In the material below, some lines carry "brown". Copy each such line.

▶ [RECORDS FOR THIS TASK]:
* * *
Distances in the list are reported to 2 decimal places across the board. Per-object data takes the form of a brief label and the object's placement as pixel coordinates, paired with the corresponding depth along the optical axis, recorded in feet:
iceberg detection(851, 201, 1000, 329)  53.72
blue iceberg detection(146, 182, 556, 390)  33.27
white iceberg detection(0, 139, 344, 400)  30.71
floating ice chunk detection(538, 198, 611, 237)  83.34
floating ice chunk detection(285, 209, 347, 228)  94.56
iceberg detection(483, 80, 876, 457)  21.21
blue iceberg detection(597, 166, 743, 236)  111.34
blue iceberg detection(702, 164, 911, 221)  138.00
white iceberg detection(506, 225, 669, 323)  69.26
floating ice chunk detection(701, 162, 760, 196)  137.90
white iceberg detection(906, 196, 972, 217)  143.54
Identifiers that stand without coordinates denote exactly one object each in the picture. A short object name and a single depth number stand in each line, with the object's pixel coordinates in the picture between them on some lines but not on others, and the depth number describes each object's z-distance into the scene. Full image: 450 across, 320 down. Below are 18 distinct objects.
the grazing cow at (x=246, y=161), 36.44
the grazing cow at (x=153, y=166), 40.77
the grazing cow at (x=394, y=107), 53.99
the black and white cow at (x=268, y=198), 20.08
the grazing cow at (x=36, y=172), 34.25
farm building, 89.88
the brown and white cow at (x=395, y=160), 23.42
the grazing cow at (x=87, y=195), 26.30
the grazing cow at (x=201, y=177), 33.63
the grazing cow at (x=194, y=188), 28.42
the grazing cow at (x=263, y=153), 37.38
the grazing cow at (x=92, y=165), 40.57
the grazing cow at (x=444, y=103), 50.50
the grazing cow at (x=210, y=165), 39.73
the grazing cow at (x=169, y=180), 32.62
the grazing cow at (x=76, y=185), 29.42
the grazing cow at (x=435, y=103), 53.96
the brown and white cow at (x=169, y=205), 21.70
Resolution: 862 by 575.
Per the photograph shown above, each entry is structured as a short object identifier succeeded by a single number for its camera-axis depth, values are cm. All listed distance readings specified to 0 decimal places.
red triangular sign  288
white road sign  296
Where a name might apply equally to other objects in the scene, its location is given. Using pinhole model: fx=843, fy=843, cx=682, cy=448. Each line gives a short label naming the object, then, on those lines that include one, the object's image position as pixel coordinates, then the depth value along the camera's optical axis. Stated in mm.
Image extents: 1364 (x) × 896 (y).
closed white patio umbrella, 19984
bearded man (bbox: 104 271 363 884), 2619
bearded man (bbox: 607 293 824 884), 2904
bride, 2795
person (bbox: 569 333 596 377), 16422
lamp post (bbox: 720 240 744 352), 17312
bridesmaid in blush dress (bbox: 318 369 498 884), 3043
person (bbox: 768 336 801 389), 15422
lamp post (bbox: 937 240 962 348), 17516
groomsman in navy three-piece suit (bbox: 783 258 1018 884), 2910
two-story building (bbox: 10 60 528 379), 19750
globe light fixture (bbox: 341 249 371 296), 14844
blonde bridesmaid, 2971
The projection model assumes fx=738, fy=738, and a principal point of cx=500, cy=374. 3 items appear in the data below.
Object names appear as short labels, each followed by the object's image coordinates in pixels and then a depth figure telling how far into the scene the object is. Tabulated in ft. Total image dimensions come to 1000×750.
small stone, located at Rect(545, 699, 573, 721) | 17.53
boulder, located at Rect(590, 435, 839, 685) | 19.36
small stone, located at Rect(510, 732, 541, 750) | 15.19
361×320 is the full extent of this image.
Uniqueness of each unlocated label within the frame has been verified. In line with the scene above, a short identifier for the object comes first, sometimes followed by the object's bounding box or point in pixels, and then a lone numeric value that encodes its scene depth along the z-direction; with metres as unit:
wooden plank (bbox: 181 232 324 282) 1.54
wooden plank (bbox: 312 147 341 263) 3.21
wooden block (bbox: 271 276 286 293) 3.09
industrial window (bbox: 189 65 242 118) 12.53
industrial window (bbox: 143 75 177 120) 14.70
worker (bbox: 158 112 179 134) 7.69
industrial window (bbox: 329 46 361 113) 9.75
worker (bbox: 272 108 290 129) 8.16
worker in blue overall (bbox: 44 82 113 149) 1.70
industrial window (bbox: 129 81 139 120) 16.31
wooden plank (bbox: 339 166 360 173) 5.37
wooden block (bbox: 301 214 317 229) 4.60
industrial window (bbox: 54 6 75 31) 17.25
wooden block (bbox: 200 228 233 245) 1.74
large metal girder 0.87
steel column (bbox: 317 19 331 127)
* * *
▶ [EXERCISE RESULT]:
the brown and white cow at (x=395, y=160), 23.42
the brown and white cow at (x=169, y=205), 21.70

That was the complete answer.